Observation: One of the great virtues of Python is that typically when someone runs a Python program, they are running a Python interpreter on transparent Python source code files, which means that typically, the person that runs a Python program has the entirety of the source code of that program!

But that's not the case here!

.pyc, aka "pre-compiled, pre-tokenized, pre-digested" aka "obfuscated" python -- one of the roots of this problem -- is both a blessing and a curse!

It's a blessing because it allows Python code to have different interpretation/compilation/"digestion" stages cached -- which allows the Python code to run faster -- a very definite blessing!

But it's also (equal-and-oppositely!) -- a curse!

It's a curse because as the author of this article noted above, it allows Python codebases to be obfuscated -- in whole or in parts!

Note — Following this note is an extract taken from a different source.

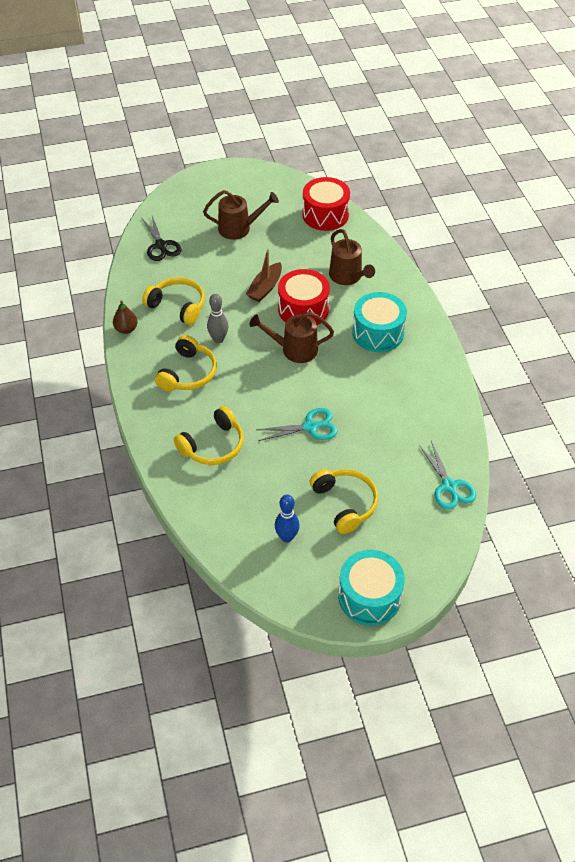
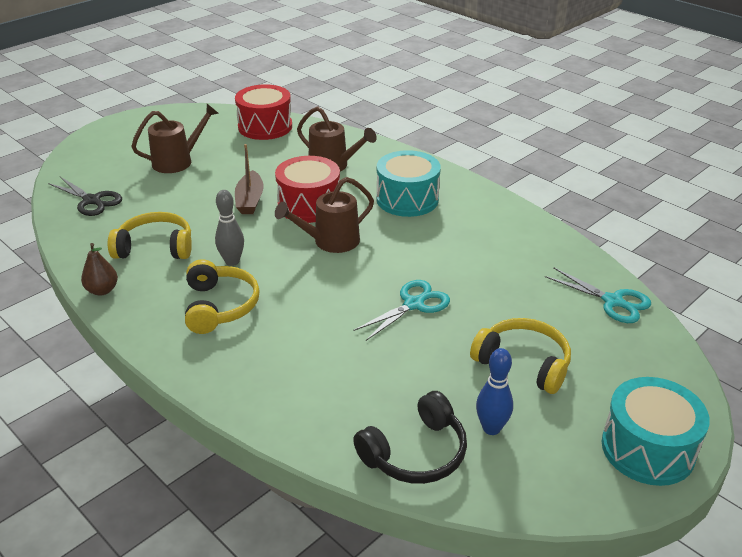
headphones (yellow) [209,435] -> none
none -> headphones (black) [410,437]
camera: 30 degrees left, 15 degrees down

Of course, this is equally true of any compiled language -- for example with C code, one typically runs the compiled binaries, and compiled binaries are obfuscated/non-transparent by their nature. And that's equally true of any compiled language. So this is nothing new!

Now, I am not a Python expert. But maybe there's a Python interpreter switch which says 'do not run any pre-digested cached/obfuscated code in .pyc directories, and stop the run and emit an error message if any are encountered'.

I know there's a Python switch to prevent the compilation of source code into .pyc directories. Of course, the problem with this approach is that code typically runs slower...

So, what's the solution? Well, pre-created (downloaded) .pyc directories where the corresponding Python source code is not provided are sort of like the equivalent of "binary blobs" aka "binary black boxes" that ship with proprietary software.

Of course, some software publishers that do not believe in Open-source / transparent software might argue that such binary blobs protect their intellectual property... and if there's a huge amount of capital investment necessary to produce a piece of software, then such arguments are not 100% entirely wrong...

Getting back to Python (or more broadly, any interpreted language that has the same pre-compilation/obfuscation capability), what I'd love to see is a runtime switch, maybe we'd call it something like '-t' or '-transparent' or something like that, where if passed to the interpreter prior to running a program, then if it encounters a .pyc (or equivalent, for whatever format that language uses, call it "pre-tokenized", "pre-parsed", "pre-compiled" or whatever), then it immediately stops execution, and reports an error where the exact line and line number, the exact place where the code in the last good source file which called it, is reported, exactly to the end-user, and then execution completely stops!

This would allow easy discovery of such "black box" / "binary blob" non-transparent dependencies!

(Note to Future Self: Put this feature in any future interpreters you write... :-) )